**Instructions for the task**
Repeat, word for word, the section of the account below that starts at the words "After a few" and stops after "made giant leaps!".

**Source passage**
::::
After a few weeks all seamed to be going back to normality and I could enjoy more time with Cassidy. Tas was doing fine, and the risk that I took gave its fruit in the end, resulting that Tas gave all that he could and made giant leaps!

As summer was over, the peak season went away with it and we had more free time!.

I remember those days clearly!! Still driving an old car ....I think it could remember world war II !! hoo God how many times I kicked the tyers as it stooped on the way to work or back home!! Way to many times to remember!!. I hated that car! but to the date I had no option!, I couldn't afford something better with the wage I had before my promotion. I drove Tas a 100 times and most of them we had to push the car down the road so that it would start!!!

One day, on a rainy day, I was driving to work and I guess it was one of those days that you tell to your self ...."I have better stayed home today!!". The roads were packed and jammed with traffic!! poor car ..or poor me ...it stopped just after a 5 minutes drive!!.....Somehow I managed to make it go again !!....
::::
(Extracted page text data)
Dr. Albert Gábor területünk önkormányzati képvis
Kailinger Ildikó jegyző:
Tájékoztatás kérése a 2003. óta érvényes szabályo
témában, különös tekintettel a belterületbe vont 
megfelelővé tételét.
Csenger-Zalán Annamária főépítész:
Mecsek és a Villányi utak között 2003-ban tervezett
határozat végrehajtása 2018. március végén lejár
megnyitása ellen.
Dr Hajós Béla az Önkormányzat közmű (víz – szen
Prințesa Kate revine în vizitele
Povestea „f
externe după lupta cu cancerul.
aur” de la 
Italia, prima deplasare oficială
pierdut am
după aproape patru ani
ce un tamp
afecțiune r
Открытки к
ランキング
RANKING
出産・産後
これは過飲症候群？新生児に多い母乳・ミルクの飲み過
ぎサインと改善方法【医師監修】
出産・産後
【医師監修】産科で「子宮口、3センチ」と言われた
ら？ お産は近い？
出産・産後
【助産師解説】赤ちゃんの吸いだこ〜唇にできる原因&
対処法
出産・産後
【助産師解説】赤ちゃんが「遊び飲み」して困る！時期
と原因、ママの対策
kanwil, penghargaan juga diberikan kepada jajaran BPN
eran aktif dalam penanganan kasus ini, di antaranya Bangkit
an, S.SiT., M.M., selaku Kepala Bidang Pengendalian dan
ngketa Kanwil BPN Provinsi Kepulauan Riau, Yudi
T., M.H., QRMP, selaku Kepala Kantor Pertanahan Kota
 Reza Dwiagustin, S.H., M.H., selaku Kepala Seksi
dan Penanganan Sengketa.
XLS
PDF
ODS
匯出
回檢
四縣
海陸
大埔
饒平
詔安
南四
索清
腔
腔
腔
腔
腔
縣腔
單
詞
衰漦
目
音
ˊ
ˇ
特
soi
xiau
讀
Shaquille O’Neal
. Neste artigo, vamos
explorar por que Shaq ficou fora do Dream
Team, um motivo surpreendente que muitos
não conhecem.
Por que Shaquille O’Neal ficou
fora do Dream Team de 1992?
::::
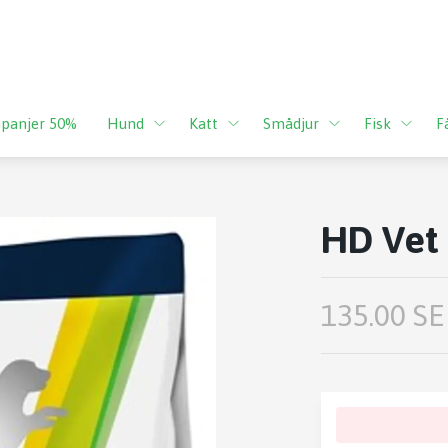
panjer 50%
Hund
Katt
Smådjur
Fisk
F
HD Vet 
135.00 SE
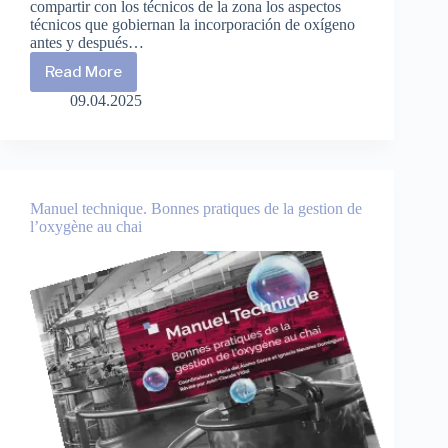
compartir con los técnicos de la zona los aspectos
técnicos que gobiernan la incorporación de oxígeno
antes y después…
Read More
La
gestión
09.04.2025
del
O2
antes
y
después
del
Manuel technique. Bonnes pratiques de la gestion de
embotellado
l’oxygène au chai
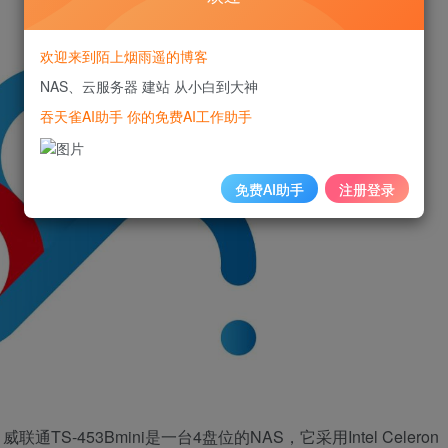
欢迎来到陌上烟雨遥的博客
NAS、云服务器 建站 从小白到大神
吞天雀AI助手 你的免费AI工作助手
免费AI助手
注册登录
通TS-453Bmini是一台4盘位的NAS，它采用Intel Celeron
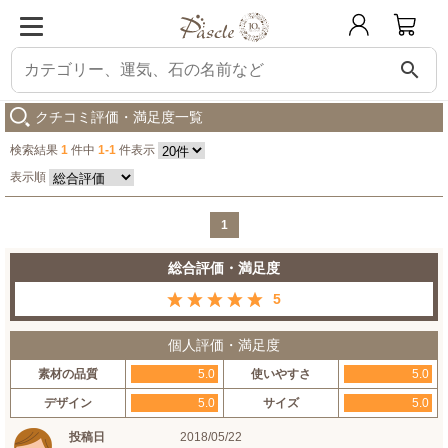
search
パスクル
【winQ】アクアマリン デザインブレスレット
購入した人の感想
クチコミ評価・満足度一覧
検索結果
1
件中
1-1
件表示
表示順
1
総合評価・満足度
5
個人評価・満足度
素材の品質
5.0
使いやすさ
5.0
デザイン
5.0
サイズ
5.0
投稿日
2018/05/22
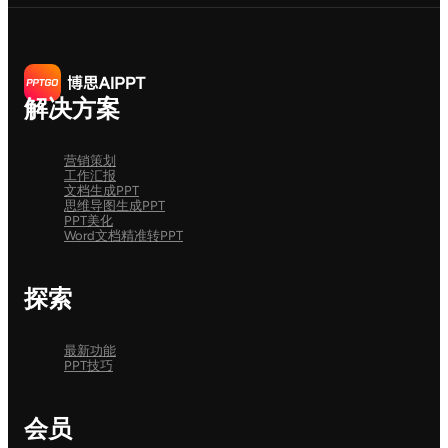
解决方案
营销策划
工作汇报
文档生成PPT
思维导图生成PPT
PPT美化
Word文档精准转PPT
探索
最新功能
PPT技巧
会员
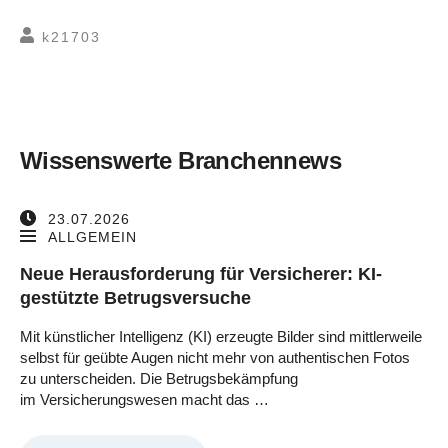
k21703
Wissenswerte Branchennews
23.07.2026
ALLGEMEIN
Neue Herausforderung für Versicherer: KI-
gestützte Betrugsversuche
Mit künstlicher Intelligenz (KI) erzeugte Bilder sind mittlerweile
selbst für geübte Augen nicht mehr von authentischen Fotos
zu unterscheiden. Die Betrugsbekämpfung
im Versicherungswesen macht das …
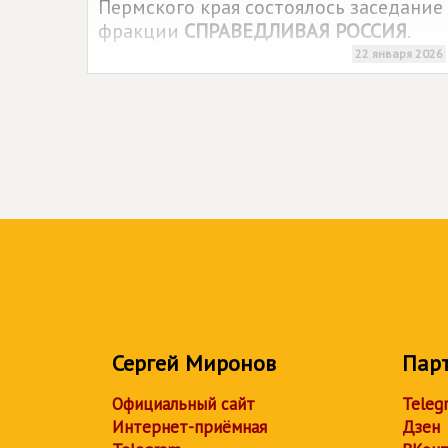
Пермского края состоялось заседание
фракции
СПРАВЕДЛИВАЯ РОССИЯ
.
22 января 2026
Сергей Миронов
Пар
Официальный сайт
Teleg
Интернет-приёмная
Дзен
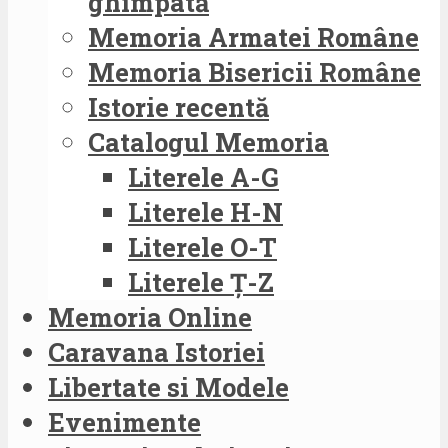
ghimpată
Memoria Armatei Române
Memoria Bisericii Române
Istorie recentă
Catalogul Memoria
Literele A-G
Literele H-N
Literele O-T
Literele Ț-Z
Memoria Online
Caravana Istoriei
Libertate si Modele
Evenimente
::::
**Your solution**
After a few weeks all seamed to be going back to normality and I could enjoy more time with Cassidy. Tas was doing fine, and the risk that I took gave its fruit in the end, resulting that Tas gave all that he could and made giant leaps!